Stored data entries
════════

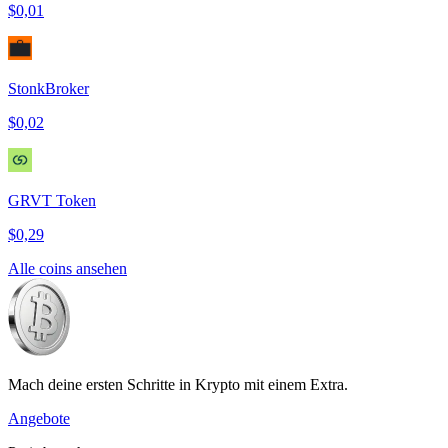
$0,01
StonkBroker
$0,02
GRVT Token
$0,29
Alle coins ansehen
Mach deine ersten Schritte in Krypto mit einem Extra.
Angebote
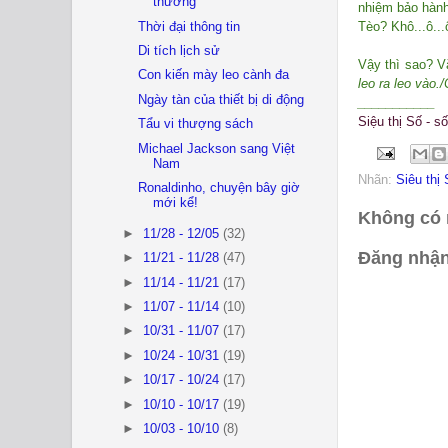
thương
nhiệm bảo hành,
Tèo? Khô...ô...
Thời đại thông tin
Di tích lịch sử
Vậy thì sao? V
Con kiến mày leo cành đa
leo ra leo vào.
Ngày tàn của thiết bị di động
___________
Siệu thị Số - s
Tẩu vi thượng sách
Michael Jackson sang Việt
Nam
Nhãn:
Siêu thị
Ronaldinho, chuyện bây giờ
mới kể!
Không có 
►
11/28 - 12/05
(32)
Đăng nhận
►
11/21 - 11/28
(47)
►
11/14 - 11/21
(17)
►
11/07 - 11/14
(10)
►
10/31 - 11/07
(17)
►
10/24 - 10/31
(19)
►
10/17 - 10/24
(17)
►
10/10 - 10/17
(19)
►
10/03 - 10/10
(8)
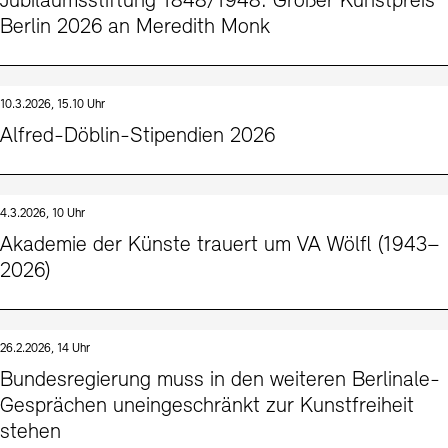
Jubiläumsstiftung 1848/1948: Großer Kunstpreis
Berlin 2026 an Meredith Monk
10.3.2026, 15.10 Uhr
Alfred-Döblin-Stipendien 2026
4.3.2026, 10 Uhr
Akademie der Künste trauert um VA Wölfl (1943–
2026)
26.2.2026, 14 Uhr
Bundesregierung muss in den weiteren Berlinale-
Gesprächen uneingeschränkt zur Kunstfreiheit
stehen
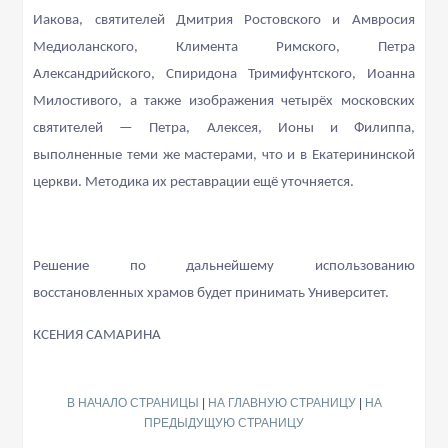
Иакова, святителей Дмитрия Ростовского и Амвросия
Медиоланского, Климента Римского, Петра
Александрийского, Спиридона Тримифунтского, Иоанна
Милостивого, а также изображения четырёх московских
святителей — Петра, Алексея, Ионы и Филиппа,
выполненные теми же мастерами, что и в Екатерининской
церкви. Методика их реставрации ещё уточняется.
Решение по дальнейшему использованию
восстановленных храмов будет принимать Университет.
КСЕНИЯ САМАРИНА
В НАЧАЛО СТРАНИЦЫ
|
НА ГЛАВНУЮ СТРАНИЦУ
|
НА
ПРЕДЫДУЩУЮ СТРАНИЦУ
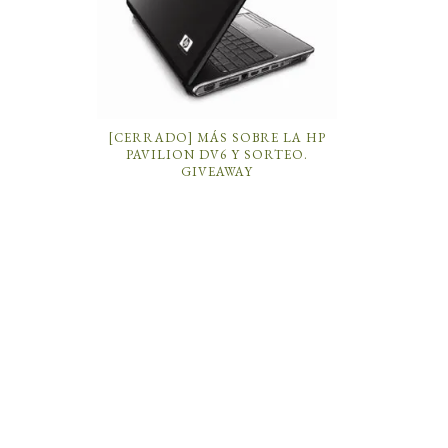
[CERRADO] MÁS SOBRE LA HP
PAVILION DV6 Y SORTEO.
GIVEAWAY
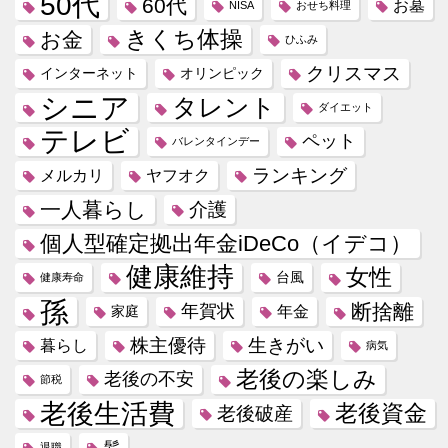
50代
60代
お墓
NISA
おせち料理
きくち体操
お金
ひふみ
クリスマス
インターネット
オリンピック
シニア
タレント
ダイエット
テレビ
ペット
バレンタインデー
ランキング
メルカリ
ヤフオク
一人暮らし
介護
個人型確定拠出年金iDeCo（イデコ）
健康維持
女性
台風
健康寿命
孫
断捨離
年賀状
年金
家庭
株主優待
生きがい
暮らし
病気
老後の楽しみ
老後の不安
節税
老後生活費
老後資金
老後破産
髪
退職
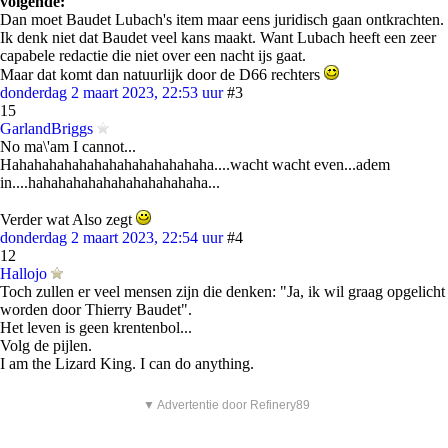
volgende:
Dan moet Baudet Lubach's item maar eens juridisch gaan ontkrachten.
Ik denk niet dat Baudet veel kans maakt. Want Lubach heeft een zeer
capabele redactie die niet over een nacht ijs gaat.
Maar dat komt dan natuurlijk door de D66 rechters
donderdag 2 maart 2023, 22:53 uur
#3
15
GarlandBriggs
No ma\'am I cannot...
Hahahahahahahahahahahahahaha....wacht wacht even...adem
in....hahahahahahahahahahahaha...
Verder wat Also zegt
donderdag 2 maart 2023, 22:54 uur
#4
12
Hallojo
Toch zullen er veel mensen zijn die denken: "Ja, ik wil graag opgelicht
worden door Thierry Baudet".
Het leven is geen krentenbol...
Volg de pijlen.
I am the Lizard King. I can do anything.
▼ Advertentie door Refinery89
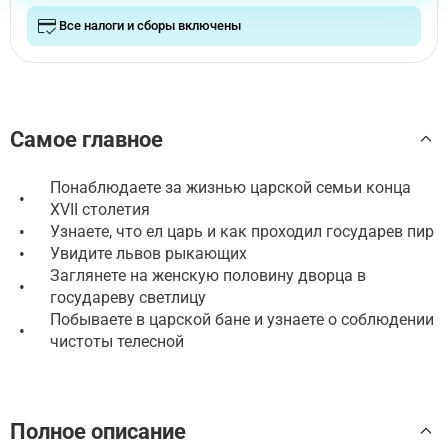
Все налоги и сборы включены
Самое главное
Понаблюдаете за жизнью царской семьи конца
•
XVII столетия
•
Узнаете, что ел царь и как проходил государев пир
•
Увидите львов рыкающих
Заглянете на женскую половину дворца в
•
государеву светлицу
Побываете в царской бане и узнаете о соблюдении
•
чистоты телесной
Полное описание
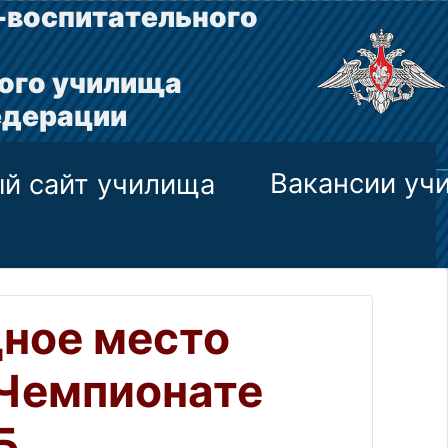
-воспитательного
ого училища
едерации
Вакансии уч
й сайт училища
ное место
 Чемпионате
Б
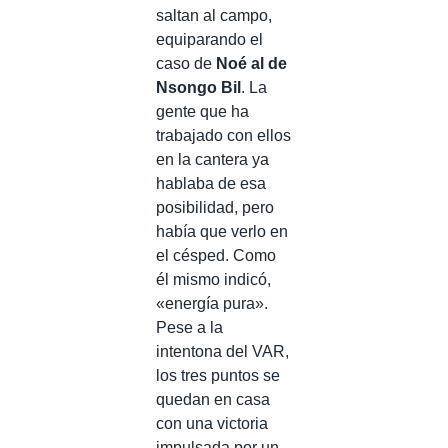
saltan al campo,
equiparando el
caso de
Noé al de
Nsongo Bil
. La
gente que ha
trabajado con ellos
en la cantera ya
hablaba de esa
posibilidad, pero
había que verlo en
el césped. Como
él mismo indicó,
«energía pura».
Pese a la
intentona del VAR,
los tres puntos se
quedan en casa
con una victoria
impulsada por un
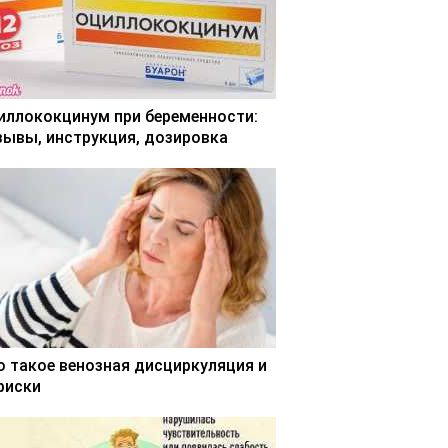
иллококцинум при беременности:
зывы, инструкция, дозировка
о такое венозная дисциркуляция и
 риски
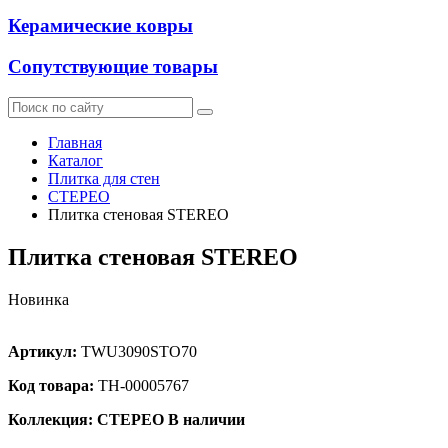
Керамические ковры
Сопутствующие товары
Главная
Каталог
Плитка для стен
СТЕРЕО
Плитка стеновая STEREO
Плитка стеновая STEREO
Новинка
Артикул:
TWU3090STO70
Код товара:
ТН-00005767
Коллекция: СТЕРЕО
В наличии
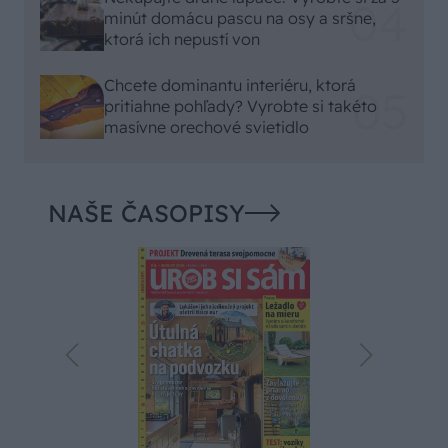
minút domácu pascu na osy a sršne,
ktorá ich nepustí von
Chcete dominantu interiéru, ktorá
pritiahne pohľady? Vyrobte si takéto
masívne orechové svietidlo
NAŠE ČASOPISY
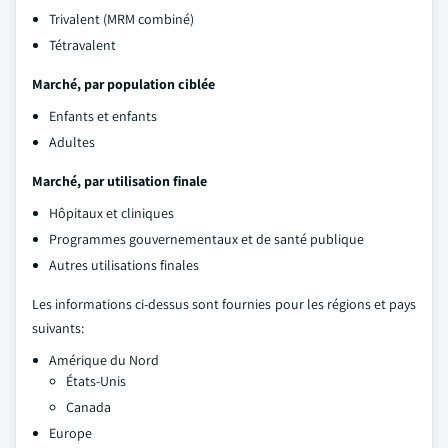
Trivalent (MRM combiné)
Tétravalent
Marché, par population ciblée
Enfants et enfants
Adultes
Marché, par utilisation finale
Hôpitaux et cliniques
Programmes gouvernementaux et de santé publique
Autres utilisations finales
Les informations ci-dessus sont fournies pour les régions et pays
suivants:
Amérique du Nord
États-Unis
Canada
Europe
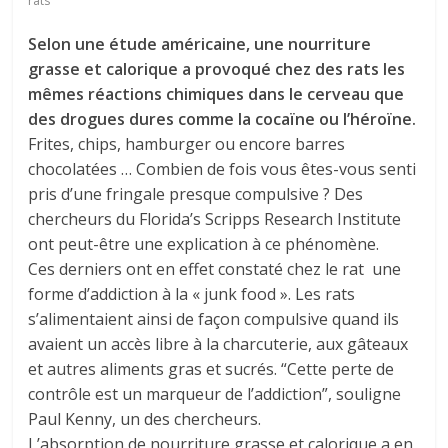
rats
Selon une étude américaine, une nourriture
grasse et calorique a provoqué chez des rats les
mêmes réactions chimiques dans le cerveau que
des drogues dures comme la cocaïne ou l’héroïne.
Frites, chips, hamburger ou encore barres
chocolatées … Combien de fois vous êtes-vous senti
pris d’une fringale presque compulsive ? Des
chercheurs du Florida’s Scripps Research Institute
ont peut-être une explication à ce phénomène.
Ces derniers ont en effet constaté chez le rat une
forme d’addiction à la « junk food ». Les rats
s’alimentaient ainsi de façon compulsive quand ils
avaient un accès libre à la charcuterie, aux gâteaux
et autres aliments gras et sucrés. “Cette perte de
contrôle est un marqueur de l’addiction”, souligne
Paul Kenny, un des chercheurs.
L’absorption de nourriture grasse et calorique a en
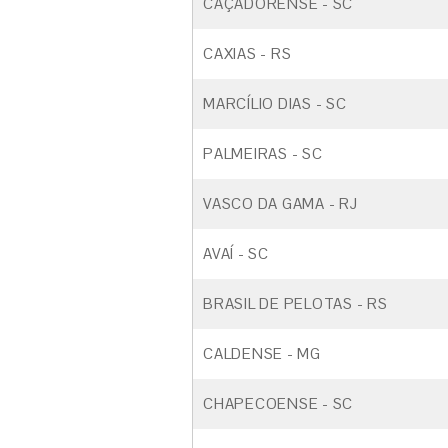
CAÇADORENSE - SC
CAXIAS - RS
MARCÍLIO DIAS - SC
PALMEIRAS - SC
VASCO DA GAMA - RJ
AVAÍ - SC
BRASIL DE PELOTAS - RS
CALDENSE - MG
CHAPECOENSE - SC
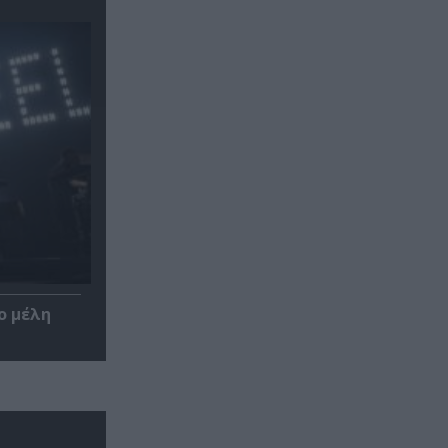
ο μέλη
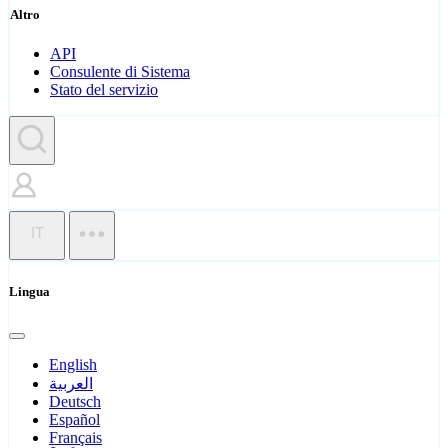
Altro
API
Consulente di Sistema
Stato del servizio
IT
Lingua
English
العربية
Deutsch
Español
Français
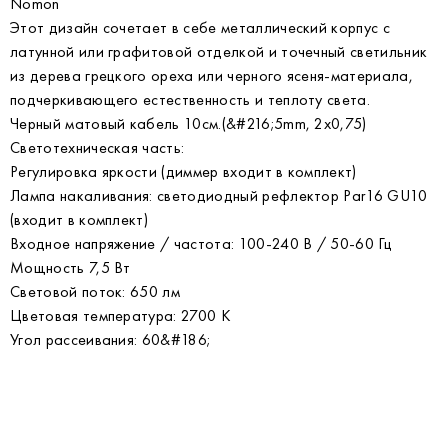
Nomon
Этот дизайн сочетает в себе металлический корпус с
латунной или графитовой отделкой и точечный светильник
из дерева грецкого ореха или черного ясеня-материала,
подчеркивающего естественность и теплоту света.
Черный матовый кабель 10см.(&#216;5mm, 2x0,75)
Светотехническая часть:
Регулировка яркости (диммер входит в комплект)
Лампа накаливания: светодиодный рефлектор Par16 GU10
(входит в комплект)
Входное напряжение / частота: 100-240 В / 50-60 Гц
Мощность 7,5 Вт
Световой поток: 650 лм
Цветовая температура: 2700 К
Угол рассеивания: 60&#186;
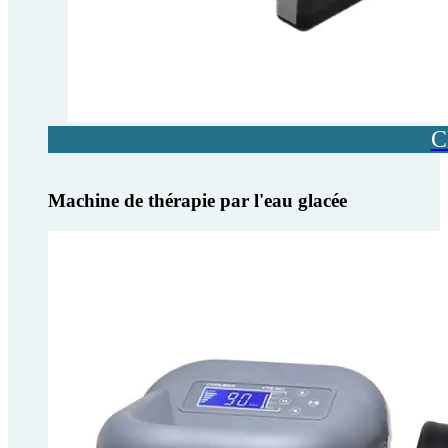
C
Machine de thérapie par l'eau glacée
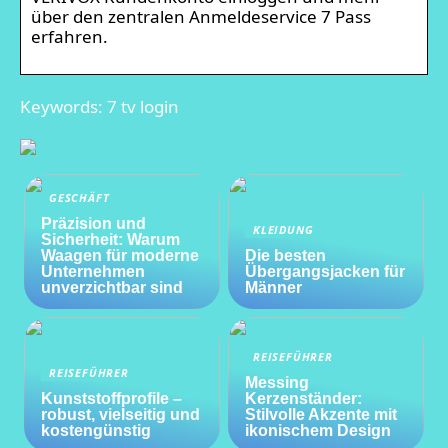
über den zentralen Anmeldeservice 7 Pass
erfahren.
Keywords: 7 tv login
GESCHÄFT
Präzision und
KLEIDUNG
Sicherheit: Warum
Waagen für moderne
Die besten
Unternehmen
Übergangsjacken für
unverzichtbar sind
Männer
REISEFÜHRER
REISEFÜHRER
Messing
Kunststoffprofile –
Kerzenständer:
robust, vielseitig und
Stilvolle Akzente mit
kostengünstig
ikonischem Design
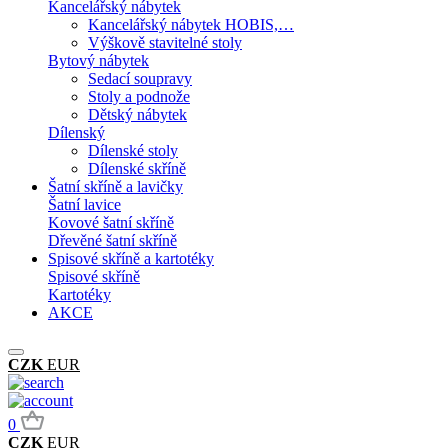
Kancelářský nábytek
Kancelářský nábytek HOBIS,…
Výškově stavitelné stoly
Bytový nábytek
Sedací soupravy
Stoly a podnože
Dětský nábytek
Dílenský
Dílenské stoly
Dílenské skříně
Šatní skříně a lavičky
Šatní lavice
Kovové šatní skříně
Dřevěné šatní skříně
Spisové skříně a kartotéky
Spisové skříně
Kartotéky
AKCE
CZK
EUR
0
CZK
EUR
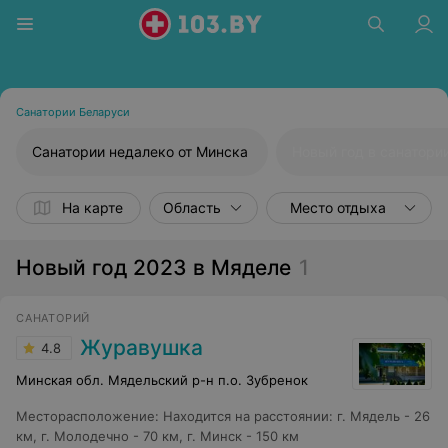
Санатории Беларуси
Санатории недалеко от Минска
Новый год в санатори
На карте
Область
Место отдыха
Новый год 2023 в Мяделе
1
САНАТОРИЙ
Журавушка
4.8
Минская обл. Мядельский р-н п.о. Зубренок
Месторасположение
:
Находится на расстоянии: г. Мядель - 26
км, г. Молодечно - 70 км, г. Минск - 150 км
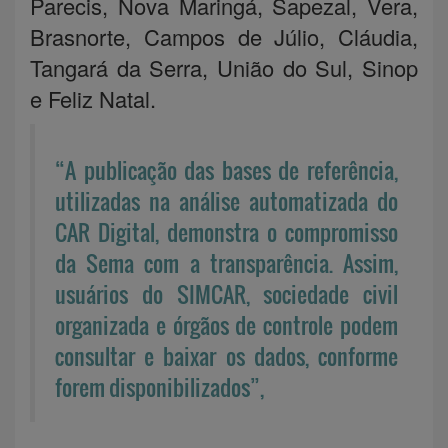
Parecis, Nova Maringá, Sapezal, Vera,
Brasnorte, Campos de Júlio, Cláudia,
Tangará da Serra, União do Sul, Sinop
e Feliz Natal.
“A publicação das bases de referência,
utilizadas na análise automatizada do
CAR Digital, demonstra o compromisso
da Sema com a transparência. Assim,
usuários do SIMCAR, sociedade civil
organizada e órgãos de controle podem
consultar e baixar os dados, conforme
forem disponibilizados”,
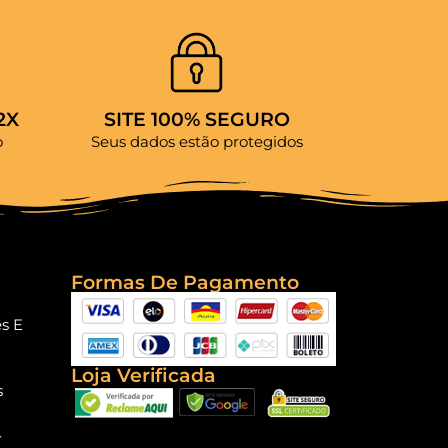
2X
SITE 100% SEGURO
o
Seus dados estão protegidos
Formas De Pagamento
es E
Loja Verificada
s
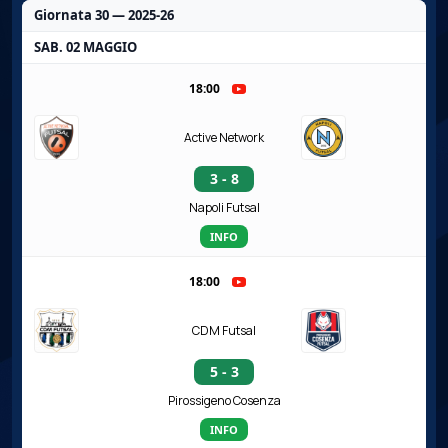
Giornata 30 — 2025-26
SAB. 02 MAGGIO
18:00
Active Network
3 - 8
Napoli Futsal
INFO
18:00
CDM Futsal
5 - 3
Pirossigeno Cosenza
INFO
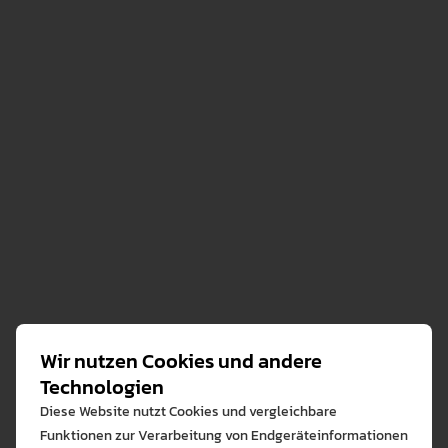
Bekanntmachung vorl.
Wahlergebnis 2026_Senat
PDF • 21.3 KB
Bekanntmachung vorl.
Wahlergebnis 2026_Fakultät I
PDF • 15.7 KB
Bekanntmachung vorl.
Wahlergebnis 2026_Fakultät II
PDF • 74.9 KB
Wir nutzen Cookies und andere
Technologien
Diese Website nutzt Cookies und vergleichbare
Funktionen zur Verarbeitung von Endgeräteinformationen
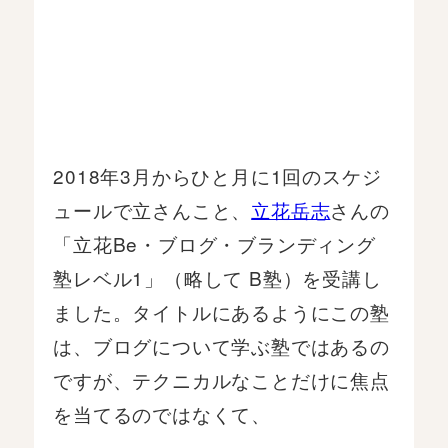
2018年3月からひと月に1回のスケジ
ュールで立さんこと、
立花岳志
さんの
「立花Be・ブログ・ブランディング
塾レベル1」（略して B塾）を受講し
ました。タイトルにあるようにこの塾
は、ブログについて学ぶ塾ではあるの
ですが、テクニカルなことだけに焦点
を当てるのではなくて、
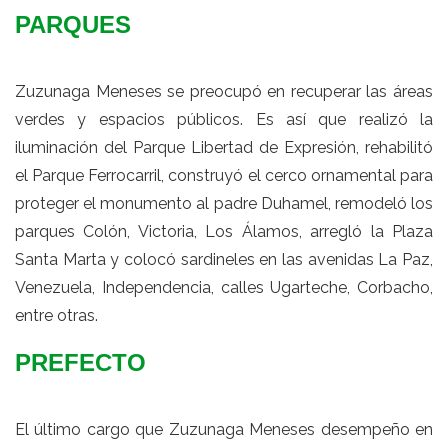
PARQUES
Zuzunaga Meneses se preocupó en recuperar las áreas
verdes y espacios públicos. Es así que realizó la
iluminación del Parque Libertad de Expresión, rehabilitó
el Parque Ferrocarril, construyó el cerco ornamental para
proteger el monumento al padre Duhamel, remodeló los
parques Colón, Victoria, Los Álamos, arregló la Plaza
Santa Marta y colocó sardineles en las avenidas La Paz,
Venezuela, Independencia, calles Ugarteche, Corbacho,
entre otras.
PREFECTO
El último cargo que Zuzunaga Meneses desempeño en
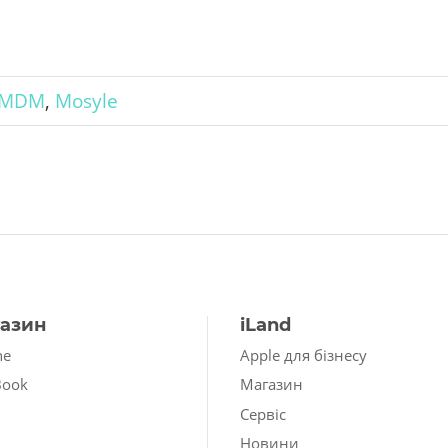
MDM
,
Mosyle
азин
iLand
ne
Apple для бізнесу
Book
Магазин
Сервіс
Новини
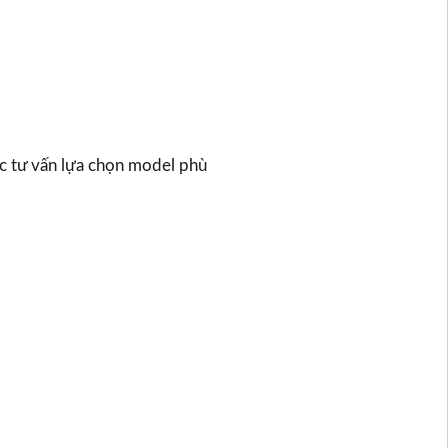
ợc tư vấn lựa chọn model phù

════════

▶ [YOUR GOAL] When a line in the data contains "compulsive", return it as written.

▶ [RESULT FOR THIS EXERCISE]
pris d’une fringale presque compulsive ? Des
s’alimentaient ainsi de façon compulsive quand ils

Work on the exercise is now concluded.